Extending his account of magnified vision, chapter four reads Murphy through the intertwined histories of film, literary modernism, and microscopy, characterising it as a form of ‘negative magnification’ (148). In contrast to Joyce’s ‘telescopic’ reach, Beckett contracts perspective through close-up techniques and sustained attention to skin, eyes, and facial detail, producing distorted, comic and dehumanising portraits of the body that unsettle the relationship between the seen and the unseen (176). Linking Beckett to cinematic theories of the close-up, Proust’s penetrating gaze, Swift’s experiments in scale, and pre-Socratic accounts of vision, the chapter constructs an ambitious genealogy of visual thought that strengthens the book’s claim that advances in optical technology reshaped the modernist novel.
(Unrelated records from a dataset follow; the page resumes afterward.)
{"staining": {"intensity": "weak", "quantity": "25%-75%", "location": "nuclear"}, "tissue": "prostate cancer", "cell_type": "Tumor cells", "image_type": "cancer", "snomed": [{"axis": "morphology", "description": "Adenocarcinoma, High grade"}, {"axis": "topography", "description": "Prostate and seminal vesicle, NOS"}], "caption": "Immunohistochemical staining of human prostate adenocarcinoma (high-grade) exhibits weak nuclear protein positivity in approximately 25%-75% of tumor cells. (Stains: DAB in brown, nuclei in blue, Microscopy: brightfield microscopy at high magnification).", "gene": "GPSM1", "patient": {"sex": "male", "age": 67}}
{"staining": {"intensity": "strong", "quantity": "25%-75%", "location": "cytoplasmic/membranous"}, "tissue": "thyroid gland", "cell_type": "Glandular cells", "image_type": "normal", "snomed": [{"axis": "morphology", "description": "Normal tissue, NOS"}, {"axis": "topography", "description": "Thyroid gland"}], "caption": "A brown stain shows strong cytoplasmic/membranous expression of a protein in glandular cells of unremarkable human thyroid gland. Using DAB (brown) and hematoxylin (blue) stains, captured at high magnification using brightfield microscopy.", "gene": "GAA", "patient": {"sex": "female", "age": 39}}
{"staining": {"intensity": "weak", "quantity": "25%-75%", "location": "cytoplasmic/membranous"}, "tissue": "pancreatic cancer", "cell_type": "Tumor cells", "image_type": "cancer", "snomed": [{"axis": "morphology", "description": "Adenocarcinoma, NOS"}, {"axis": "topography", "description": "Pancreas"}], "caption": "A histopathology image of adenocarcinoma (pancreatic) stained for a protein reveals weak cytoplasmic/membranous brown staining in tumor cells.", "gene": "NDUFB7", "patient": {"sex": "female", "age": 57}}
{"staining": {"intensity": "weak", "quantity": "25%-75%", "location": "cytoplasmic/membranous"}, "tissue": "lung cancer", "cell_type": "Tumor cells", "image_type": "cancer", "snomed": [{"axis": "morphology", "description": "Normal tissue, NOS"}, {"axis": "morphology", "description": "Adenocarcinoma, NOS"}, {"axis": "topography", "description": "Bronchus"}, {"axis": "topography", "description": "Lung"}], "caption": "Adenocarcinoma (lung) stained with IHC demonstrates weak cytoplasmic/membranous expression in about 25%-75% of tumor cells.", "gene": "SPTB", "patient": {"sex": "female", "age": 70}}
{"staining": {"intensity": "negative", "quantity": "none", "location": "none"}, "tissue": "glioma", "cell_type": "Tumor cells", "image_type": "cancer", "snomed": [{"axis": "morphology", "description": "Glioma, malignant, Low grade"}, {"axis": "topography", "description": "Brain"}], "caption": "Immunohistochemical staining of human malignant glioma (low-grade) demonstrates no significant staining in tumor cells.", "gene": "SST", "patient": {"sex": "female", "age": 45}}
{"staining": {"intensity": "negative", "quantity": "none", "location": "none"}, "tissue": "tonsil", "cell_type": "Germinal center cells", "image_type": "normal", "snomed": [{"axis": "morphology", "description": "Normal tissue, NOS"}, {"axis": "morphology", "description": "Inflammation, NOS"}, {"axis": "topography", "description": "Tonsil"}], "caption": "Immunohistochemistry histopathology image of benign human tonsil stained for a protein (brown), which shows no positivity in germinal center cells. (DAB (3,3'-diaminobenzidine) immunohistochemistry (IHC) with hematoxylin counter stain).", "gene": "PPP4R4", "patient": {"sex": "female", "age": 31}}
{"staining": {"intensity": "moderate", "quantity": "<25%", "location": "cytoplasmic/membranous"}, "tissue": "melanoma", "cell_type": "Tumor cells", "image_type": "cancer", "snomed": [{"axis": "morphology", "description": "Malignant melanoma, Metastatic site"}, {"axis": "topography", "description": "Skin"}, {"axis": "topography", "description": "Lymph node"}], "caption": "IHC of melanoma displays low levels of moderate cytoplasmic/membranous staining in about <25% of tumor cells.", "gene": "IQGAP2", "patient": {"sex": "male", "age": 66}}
In the conclusion, Armstrong moves beyond individual case studies to connect the microscope to debates over the limits of close reading and ‘postcritical’ discussions of surface and depth reading (185–186). He then places modernist engagements with visual scale within the molecular and planetary frameworks that inform contemporary critical thought, arguing that ‘manifold optical perspectives’ are methodologically instructive for the present (193). Literary modernism’s distinctive ways of framing bodies and environments, he contends, speak directly to ‘urgent calls for microbiology literacy and the multi-scalar demands of thinking in the Anthropocene’ (186). Thus, Microscopy, Magnification and Modernist Fiction makes a substantial contribution to scholarship on modernism’s engagement with scientific knowledge. Tracing how developments in optical technology altered habits of perception and left a lasting imprint on the modernist novel, it underscores the continuing significance of the ‘optical imagination’ for literary study today (1).